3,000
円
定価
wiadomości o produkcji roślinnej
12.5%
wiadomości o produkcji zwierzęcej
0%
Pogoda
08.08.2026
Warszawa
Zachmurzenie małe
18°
--
### What this task involves
Update the text of the records by replacing every "wiadomości" with "aktualności", changing nothing else.

### Result for this task
3,000
円
定価
aktualności o produkcji roślinnej
12.5%
aktualności o produkcji zwierzęcej
0%
Pogoda
08.08.2026
Warszawa
Zachmurzenie małe
18°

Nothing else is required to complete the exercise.